Has the pandemic had any other silver linings for you?


A:

It’s meant a lot of family time. My son’s birth. My daughter, who would have been in day care otherwise and my wife, who would have gone back to work in a few months, we were all together. The silver lining is that having young kids has made it a lot more endurable. I would have a much harder time getting through it if not for them. [My daughter] just turned 2, and [my son’s] 6 or 7 months old. They are just so oblivious to the carnage all around us that it’s endlessly delightful to spend time with them.


Q:

Your book is about disunion and secession. Which American would-be secessionist would you most like to have had a meal with?


A:

That’s easy. Thomas Wentworth Higginson, who is this incredibly colorful flamboyant character. He’s most known to history for two things. One was he was Emily Dickinson’s editor. She wrote to him in the Civil War—he was a well-known critic—and they had a long correspondence, and he shepherded her work to publication after she died.

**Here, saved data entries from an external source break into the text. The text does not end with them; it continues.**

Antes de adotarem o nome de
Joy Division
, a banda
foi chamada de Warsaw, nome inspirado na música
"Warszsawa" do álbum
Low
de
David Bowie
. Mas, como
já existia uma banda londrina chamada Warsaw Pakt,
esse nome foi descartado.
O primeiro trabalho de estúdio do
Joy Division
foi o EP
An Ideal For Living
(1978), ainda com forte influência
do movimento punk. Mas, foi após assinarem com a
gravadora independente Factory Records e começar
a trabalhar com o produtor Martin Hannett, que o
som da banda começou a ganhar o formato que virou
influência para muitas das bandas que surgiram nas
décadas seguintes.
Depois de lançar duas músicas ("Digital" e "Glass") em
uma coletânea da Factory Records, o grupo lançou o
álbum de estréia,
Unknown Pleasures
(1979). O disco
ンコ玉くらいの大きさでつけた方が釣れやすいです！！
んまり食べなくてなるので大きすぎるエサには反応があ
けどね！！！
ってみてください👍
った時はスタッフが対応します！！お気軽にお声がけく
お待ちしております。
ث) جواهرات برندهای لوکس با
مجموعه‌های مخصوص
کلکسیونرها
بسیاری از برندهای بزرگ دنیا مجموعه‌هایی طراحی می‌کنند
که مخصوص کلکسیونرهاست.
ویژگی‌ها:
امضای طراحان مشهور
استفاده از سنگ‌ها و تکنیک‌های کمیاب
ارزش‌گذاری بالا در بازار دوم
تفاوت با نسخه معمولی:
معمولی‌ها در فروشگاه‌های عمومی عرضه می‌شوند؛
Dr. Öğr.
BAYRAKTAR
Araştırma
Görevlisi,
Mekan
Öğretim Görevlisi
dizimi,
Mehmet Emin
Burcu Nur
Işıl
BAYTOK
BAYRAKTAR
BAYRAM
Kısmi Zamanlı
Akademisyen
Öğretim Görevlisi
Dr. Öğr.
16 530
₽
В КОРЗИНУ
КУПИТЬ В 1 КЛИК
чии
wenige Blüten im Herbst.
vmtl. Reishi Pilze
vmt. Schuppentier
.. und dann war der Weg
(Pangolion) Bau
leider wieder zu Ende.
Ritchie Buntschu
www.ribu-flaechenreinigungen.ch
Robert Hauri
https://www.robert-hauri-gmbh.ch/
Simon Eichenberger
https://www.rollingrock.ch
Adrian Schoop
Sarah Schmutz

The other was that he was the commander of the first Black regiment in the Civil War, and he wrote a remarkable book about it: Army Life in a Black Regiment. Before the Civil War, he was for disunion. He wanted to break it up, because it was a pro-slavery union. He convened the only northern disunion convention, in Worcester, Massachusetts, in 1857, after the Republicans lost the presidential election.

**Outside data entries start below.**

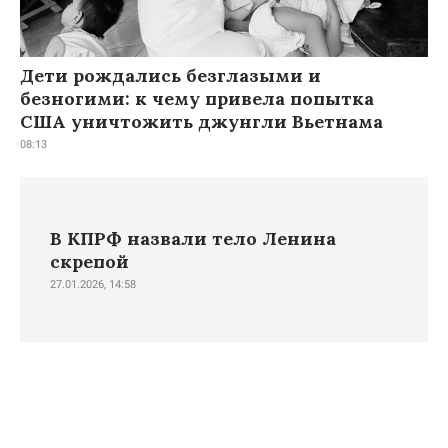
Дети рождались безглазыми и
безногими: к чему привела попытка
США уничтожить джунгли Вьетнама
08:13
В КПРФ назвали тело Ленина
скрепой
27.01.2026, 14:58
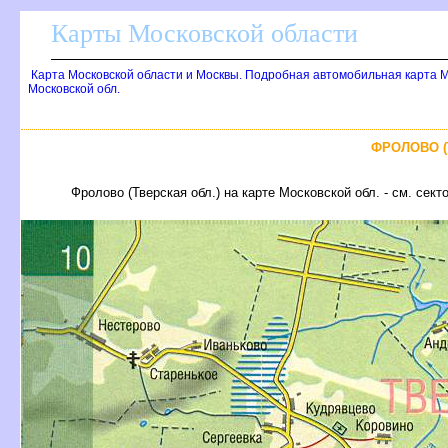
Карты Московской области
Карта Московской области и Москвы. Подробная автомобильная карта 
Московской обл.
ФРОЛОВО (
Фролово (Тверская обл.) на карте Московской обл. - см. сект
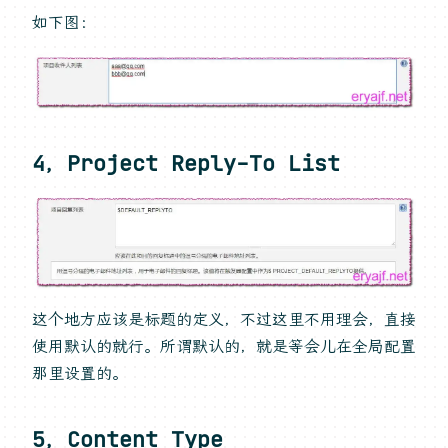
如下图：
4，Project Reply-To List
这个地方应该是标题的定义，不过这里不用理会，直接
使用默认的就行。所谓默认的，就是等会儿在全局配置
那里设置的。
5，Content Type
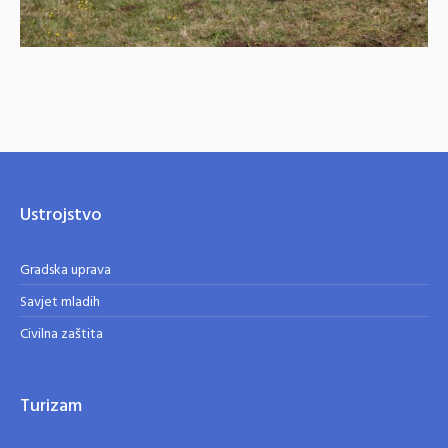
Ustrojstvo
Gradska uprava
Savjet mladih
Civilna zaštita
Turizam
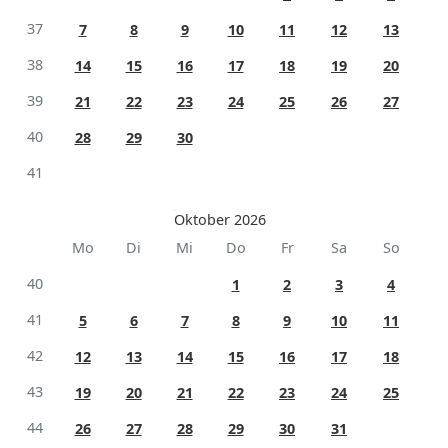
37
7
8
9
10
11
12
13
38
14
15
16
17
18
19
20
39
21
22
23
24
25
26
27
40
28
29
30
41
Oktober 2026
Mo
Di
Mi
Do
Fr
Sa
So
40
1
2
3
4
41
5
6
7
8
9
10
11
42
12
13
14
15
16
17
18
43
19
20
21
22
23
24
25
44
26
27
28
29
30
31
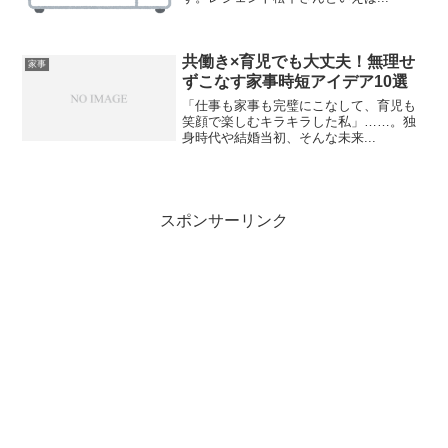
共働き×育児でも大丈夫！無理せ
家事
ずこなす家事時短アイデア10選
「仕事も家事も完璧にこなして、育児も
笑顔で楽しむキラキラした私」……。独
身時代や結婚当初、そんな未来...
スポンサーリンク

He was a dashing figure, he was into calisthenics, he was a feminist, and he engaged in physical brawls to try to free captured slaves from federal custody.


Q:

What’s the best show you’ve streamed during the pandemic?


A:

I just watched this two-part series on PBS NOVA. It’s about the history of writing. The first part of this was called “The First Alphabet,” and it’s the story of how human beings came to use written symbols to designate abstract ideas or actual things in the world that weren’t present, or how particular letters came together to form words. It was deep, thought-provoking, and very well-made.


Q:

Who is your political hero?


A:

I would say Bernie Sanders, an unexciting choice. It’s the way that he totally changed the American political conversation in 2016. I was at The Nation at the time, he came by the office in 2015, maybe 2014, to say he was running. We asked him skeptical questions about the politics, and how people respond to the word socialism, and he just breezed past those and said that Americans were ready to talk about all these things. I thought he was wrong; I was stunned by the success that he had. Plus, a Brooklyn Jew!

He’s had some blind spots, some missteps. He’s not the most fantastic politician, but I think he’s done pretty well in advancing his ideas. If Biden wins in two weeks, and Democrats have an opportunity to launch a political transformation, I think the history books will remember Bernie Sanders extremely well.


Q:

What place on Earth where you haven’t been would you most like to go?


A:

I often waste time by going on Google Maps and just going to extremely far northern regions of Quebec or Scandinavia and just clicking around and seeing what they look like. I’ve done a lot of travel in the U.S.—I’ve driven north to Montreal, but I’ve never driven further north than that. I would like to go far northern Canada, Scandinavia, Russia, maybe Alaska. The far north intrigues me.